## TASK
Look through the entries below and extract exactly the lines from the one containing "image of low-grade" through the one containing "expression in prostate", ends included.

Saved entries:

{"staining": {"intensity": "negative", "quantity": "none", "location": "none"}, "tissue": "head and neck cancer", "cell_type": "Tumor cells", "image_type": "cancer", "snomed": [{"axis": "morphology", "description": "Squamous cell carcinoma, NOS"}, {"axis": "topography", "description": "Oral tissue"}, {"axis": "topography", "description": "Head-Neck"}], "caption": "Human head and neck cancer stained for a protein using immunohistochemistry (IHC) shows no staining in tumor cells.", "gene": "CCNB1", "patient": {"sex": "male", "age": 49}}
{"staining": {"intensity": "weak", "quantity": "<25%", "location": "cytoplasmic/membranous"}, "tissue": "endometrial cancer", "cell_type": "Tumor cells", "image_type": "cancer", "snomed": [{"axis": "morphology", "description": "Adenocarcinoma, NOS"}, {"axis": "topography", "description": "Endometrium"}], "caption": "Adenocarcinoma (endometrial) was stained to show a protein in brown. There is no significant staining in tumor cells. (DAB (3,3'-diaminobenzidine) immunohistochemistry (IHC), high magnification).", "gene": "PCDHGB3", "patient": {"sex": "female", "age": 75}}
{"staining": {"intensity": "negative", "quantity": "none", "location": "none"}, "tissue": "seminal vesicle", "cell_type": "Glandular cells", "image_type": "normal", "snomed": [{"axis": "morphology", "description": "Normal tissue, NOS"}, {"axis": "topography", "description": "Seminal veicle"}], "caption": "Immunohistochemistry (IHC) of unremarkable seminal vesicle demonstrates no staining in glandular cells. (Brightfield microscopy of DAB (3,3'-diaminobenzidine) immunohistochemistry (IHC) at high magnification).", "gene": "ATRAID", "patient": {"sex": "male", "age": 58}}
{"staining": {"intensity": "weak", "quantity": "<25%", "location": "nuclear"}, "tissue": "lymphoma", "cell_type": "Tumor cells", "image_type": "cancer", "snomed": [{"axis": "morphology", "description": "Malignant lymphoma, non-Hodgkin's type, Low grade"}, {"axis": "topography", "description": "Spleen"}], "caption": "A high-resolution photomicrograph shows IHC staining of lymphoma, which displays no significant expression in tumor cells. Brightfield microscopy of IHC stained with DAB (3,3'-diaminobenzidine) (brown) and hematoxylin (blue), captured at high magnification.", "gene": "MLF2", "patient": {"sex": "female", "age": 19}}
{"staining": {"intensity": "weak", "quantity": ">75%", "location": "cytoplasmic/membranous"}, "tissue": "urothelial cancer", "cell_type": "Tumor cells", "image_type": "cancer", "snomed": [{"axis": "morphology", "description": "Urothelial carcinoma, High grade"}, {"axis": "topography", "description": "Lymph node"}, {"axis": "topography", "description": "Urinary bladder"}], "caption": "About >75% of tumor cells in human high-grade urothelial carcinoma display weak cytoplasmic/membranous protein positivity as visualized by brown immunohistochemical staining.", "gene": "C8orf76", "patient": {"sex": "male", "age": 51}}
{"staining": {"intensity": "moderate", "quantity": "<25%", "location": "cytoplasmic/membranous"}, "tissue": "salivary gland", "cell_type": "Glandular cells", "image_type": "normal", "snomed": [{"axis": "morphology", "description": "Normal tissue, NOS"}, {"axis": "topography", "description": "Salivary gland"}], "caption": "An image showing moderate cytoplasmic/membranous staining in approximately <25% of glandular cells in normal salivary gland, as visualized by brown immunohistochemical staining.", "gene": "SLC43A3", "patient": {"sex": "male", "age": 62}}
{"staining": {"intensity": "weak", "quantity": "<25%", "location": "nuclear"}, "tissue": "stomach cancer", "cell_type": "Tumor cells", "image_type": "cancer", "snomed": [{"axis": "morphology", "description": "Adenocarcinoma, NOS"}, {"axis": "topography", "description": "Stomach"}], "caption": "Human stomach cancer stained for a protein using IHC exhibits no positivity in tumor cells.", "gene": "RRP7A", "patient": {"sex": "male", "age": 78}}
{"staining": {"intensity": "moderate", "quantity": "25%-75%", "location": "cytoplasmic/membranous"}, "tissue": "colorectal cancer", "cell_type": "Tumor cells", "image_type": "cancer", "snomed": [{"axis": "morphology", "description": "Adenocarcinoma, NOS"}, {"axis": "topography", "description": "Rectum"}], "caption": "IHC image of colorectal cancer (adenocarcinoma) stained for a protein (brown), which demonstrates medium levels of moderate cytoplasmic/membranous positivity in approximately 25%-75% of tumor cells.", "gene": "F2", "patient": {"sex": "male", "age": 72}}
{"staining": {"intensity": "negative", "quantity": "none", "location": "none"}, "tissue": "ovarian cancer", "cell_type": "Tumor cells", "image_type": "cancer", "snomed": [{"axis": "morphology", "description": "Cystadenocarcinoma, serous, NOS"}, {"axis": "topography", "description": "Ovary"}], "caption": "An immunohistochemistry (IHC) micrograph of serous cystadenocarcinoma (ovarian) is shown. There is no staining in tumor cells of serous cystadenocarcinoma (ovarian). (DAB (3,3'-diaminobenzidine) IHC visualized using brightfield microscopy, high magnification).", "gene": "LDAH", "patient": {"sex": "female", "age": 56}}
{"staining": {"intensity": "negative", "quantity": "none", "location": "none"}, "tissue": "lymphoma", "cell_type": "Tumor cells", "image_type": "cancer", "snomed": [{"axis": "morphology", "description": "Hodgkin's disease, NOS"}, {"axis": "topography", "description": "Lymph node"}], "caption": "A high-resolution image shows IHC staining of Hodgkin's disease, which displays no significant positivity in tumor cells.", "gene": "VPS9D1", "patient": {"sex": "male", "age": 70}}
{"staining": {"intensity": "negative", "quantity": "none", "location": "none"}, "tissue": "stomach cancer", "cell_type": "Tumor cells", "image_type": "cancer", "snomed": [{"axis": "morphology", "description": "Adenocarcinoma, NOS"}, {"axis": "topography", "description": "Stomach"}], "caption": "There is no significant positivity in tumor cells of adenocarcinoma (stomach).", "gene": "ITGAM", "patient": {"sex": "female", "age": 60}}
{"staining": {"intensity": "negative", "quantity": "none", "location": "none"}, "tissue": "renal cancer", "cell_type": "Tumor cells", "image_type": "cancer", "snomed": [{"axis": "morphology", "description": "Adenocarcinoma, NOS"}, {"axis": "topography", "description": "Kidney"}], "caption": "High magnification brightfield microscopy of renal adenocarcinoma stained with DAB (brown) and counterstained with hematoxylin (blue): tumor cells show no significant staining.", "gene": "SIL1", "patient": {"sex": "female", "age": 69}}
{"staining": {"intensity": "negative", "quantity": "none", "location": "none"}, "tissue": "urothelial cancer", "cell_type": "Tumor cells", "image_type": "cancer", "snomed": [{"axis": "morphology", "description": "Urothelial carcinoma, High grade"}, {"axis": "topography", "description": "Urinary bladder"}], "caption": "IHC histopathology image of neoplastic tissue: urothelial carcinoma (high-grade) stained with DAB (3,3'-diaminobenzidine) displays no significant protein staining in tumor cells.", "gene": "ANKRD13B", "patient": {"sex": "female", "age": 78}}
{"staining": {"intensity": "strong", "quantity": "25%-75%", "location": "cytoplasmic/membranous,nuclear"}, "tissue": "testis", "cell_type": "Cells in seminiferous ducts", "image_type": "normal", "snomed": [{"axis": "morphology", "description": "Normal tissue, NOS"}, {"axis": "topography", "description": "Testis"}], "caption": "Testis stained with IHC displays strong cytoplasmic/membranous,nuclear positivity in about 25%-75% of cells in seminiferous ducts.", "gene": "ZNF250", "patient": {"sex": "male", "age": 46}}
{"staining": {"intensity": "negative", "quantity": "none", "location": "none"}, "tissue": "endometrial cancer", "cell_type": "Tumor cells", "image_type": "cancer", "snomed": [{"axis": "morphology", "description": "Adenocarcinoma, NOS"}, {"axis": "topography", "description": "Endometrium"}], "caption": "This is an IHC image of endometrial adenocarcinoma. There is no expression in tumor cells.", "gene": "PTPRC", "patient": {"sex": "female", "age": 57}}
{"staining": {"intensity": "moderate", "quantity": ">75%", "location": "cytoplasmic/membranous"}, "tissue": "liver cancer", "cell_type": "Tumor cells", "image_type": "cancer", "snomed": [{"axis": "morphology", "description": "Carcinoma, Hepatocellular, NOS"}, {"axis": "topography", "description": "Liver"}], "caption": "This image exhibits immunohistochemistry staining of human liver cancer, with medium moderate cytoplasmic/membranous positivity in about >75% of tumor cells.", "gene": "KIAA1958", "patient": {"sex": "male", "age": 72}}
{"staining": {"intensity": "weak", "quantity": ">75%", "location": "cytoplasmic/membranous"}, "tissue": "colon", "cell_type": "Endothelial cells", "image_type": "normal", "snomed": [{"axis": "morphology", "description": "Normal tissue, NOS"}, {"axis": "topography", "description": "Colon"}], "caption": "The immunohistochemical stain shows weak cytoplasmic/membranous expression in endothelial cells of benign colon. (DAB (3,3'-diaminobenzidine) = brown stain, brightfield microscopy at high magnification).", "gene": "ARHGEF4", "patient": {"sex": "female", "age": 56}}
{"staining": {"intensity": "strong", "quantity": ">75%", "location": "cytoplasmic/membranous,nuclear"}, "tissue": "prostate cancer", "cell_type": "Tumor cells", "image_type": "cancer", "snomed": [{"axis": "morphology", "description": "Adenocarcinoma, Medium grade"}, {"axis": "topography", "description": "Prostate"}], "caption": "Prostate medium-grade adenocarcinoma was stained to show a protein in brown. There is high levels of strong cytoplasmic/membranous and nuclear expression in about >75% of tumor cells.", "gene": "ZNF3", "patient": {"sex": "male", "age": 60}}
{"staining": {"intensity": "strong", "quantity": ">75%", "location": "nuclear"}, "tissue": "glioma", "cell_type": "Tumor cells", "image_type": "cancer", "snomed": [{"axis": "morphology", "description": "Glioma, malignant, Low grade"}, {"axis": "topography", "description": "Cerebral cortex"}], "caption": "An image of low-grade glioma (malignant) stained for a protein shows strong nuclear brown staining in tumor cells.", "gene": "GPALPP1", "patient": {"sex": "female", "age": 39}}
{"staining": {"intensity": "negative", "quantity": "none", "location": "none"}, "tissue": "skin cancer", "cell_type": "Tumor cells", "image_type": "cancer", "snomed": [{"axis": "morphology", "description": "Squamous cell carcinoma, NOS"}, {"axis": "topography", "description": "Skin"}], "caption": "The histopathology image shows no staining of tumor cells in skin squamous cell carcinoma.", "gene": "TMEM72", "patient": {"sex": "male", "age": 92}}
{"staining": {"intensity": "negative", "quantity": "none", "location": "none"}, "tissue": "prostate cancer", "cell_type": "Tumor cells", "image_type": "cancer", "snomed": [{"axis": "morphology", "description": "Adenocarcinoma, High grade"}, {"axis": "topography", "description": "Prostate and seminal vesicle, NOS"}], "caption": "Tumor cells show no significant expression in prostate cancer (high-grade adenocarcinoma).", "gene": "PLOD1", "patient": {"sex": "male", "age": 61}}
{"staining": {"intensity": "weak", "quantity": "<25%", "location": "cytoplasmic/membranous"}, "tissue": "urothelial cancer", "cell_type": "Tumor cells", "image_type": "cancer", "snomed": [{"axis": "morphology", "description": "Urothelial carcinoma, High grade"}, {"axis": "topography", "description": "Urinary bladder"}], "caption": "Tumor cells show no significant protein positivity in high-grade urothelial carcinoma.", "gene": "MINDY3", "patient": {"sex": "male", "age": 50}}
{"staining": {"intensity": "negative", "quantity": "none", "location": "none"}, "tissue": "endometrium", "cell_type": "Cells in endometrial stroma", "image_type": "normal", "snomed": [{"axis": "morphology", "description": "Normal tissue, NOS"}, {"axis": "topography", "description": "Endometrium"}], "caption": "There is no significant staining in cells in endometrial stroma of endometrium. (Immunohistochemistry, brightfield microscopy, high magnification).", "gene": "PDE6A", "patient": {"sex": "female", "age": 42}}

## EXERCISE OUTPUT
{"staining": {"intensity": "strong", "quantity": ">75%", "location": "nuclear"}, "tissue": "glioma", "cell_type": "Tumor cells", "image_type": "cancer", "snomed": [{"axis": "morphology", "description": "Glioma, malignant, Low grade"}, {"axis": "topography", "description": "Cerebral cortex"}], "caption": "An image of low-grade glioma (malignant) stained for a protein shows strong nuclear brown staining in tumor cells.", "gene": "GPALPP1", "patient": {"sex": "female", "age": 39}}
{"staining": {"intensity": "negative", "quantity": "none", "location": "none"}, "tissue": "skin cancer", "cell_type": "Tumor cells", "image_type": "cancer", "snomed": [{"axis": "morphology", "description": "Squamous cell carcinoma, NOS"}, {"axis": "topography", "description": "Skin"}], "caption": "The histopathology image shows no staining of tumor cells in skin squamous cell carcinoma.", "gene": "TMEM72", "patient": {"sex": "male", "age": 92}}
{"staining": {"intensity": "negative", "quantity": "none", "location": "none"}, "tissue": "prostate cancer", "cell_type": "Tumor cells", "image_type": "cancer", "snomed": [{"axis": "morphology", "description": "Adenocarcinoma, High grade"}, {"axis": "topography", "description": "Prostate and seminal vesicle, NOS"}], "caption": "Tumor cells show no significant expression in prostate cancer (high-grade adenocarcinoma).", "gene": "PLOD1", "patient": {"sex": "male", "age": 61}}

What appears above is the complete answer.